** Data shown **
┄┄┄┄┄┄

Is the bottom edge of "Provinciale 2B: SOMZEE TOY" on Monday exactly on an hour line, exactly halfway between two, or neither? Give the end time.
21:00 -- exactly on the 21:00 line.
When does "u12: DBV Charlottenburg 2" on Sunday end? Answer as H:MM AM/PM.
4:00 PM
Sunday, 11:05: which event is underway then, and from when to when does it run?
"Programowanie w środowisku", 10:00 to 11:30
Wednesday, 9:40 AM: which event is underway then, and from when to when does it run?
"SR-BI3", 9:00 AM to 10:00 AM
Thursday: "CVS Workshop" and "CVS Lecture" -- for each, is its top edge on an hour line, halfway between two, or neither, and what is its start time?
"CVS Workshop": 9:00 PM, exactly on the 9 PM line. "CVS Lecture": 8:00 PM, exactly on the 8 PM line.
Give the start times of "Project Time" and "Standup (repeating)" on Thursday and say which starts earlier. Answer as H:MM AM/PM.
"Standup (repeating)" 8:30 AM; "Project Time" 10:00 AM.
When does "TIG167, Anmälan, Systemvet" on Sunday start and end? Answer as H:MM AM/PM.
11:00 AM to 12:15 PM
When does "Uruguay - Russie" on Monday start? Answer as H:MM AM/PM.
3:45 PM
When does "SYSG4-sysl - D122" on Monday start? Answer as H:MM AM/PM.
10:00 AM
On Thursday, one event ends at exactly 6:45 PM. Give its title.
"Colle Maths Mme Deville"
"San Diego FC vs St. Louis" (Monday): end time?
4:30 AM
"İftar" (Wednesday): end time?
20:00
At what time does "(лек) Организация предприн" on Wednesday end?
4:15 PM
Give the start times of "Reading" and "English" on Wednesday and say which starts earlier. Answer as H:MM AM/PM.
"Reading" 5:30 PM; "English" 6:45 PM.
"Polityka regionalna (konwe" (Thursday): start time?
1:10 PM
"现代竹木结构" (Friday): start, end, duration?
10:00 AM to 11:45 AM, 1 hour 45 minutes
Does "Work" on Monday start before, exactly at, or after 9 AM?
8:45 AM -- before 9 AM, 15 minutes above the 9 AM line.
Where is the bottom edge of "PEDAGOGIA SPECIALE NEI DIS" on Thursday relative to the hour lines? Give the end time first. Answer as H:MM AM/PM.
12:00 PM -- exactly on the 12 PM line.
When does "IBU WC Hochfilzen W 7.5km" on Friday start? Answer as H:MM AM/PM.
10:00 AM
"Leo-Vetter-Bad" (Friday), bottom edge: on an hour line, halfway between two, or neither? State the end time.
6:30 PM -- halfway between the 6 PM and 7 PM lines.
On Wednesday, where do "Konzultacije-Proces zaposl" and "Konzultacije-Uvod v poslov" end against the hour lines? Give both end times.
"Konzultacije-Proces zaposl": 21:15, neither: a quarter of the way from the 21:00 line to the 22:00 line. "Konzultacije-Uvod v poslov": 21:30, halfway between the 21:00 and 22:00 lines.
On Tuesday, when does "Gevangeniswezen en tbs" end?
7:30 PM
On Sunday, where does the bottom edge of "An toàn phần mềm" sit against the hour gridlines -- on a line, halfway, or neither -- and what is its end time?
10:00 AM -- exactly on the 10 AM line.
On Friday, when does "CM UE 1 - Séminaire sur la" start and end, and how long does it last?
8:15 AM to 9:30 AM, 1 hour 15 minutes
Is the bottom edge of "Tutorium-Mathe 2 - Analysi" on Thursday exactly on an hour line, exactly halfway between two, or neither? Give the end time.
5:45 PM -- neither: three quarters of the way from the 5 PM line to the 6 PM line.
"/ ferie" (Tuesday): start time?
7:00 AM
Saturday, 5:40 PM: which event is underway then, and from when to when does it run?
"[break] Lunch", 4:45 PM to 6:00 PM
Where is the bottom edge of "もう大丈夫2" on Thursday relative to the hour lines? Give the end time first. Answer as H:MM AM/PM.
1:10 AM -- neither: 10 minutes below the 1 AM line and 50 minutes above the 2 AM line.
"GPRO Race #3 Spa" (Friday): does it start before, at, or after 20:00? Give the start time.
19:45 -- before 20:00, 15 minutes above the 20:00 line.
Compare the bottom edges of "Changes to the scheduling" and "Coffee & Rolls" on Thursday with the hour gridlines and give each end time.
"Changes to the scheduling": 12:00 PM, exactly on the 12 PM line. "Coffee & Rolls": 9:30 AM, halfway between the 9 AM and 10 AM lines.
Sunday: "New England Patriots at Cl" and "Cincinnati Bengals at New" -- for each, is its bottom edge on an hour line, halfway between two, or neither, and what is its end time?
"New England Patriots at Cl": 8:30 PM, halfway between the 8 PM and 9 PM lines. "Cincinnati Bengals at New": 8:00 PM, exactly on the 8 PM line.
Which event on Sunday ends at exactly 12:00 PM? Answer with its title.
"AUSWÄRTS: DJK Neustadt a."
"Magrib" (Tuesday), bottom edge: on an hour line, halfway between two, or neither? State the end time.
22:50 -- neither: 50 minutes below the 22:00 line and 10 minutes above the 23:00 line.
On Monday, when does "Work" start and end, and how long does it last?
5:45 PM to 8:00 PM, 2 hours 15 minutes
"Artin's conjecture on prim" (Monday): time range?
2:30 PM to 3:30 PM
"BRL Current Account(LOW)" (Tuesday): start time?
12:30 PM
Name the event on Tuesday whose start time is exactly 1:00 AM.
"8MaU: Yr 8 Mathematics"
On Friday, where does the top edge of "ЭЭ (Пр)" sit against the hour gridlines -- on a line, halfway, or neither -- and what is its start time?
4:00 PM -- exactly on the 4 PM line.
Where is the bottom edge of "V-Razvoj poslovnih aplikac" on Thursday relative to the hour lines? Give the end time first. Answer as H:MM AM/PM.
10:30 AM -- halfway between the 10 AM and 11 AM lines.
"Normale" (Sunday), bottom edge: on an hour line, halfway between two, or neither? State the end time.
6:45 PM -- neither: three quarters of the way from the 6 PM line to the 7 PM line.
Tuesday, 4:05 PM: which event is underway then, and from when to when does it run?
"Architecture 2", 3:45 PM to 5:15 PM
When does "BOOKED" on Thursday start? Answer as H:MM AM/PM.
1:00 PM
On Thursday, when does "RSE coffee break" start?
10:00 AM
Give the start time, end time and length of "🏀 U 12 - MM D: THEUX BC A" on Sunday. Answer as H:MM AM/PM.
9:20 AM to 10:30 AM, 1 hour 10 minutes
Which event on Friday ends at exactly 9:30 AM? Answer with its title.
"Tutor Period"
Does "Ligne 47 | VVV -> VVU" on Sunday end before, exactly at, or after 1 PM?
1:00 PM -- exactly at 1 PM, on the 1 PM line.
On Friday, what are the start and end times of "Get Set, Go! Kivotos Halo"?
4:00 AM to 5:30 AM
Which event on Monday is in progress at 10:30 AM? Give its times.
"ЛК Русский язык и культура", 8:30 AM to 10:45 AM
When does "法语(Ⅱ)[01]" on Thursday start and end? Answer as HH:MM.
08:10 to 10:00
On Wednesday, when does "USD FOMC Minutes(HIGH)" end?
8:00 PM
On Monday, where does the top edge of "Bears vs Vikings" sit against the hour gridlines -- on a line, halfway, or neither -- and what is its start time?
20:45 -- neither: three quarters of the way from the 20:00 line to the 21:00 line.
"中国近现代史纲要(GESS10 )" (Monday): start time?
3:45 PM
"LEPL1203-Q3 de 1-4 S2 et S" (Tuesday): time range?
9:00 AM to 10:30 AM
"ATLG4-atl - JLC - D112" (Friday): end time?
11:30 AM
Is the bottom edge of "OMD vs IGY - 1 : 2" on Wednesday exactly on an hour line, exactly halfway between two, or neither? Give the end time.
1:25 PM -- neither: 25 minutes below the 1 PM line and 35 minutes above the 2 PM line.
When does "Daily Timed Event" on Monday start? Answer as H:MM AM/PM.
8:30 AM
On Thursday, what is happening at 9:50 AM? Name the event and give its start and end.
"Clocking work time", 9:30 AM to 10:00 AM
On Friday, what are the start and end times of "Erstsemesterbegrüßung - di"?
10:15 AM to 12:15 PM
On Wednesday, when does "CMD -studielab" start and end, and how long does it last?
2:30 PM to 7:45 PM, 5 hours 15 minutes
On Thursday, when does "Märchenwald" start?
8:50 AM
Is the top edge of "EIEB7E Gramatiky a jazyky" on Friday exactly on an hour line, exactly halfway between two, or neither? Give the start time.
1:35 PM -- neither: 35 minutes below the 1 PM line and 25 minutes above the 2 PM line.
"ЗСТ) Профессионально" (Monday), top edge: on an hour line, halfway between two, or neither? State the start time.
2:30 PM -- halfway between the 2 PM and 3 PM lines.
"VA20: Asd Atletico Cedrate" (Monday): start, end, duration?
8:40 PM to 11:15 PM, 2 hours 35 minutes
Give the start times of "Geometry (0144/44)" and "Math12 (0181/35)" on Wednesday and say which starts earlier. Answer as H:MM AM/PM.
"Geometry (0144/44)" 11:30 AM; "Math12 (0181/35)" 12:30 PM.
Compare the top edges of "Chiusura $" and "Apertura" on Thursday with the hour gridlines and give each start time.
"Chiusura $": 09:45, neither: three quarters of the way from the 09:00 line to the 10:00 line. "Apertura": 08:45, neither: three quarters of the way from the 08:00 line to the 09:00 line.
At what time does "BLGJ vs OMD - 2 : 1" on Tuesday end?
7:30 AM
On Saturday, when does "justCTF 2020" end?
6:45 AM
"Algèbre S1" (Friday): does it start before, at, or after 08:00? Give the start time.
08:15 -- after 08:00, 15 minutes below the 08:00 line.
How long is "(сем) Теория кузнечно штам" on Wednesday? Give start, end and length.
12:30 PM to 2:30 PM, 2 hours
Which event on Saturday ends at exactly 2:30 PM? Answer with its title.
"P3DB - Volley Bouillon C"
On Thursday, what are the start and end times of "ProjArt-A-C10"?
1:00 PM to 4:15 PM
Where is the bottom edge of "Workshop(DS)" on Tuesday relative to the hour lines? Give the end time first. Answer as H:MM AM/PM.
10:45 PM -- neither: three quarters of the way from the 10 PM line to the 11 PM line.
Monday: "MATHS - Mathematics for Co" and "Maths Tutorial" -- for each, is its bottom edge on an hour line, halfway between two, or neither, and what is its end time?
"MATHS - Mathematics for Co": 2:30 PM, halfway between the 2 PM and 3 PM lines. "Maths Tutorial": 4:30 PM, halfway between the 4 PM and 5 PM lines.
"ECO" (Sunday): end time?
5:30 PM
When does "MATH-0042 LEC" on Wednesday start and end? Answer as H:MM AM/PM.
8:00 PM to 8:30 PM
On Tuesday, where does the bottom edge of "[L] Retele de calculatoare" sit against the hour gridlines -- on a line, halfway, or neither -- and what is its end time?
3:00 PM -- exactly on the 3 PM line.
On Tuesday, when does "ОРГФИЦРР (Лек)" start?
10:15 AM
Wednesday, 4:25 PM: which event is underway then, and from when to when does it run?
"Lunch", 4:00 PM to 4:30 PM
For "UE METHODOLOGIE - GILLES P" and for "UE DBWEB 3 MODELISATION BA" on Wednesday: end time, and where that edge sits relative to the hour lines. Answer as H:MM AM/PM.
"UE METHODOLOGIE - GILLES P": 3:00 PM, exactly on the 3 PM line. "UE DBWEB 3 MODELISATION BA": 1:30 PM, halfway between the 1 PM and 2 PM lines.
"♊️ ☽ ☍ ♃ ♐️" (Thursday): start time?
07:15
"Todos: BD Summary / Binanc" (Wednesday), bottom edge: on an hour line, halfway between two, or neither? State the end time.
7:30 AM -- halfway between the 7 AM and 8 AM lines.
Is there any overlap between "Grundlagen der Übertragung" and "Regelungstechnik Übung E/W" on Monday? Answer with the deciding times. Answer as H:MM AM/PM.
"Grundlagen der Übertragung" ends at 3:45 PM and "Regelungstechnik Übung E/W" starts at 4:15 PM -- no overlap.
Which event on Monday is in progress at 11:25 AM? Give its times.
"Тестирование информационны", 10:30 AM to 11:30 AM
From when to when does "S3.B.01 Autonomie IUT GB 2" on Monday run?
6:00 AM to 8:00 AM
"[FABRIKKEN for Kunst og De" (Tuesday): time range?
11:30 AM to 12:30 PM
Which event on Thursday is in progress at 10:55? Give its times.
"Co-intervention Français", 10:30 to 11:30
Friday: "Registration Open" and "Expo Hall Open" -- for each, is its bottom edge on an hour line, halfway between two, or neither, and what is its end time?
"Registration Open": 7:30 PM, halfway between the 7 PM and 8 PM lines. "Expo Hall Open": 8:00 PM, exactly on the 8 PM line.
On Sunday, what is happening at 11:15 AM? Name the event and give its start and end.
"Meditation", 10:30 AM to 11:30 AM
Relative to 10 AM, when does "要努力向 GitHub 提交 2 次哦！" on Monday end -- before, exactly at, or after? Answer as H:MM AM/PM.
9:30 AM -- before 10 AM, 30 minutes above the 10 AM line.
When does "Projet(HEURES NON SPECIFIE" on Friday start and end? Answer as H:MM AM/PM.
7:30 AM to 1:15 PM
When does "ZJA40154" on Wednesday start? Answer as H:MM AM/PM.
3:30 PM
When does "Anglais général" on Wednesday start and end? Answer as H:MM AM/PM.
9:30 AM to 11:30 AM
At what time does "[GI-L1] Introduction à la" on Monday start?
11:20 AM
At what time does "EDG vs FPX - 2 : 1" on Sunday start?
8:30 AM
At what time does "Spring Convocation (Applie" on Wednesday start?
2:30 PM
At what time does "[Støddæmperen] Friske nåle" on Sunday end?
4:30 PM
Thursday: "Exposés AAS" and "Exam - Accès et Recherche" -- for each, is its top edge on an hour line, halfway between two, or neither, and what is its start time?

┄┄┄┄┄┄

** Work to be completed **
Please copy the material above word for word, starting at its first line and ending with the line that contains "11:00 AM to 12:15 PM".

** Full solution **
Is the bottom edge of "Provinciale 2B: SOMZEE TOY" on Monday exactly on an hour line, exactly halfway between two, or neither? Give the end time.
21:00 -- exactly on the 21:00 line.
When does "u12: DBV Charlottenburg 2" on Sunday end? Answer as H:MM AM/PM.
4:00 PM
Sunday, 11:05: which event is underway then, and from when to when does it run?
"Programowanie w środowisku", 10:00 to 11:30
Wednesday, 9:40 AM: which event is underway then, and from when to when does it run?
"SR-BI3", 9:00 AM to 10:00 AM
Thursday: "CVS Workshop" and "CVS Lecture" -- for each, is its top edge on an hour line, halfway between two, or neither, and what is its start time?
"CVS Workshop": 9:00 PM, exactly on the 9 PM line. "CVS Lecture": 8:00 PM, exactly on the 8 PM line.
Give the start times of "Project Time" and "Standup (repeating)" on Thursday and say which starts earlier. Answer as H:MM AM/PM.
"Standup (repeating)" 8:30 AM; "Project Time" 10:00 AM.
When does "TIG167, Anmälan, Systemvet" on Sunday start and end? Answer as H:MM AM/PM.
11:00 AM to 12:15 PM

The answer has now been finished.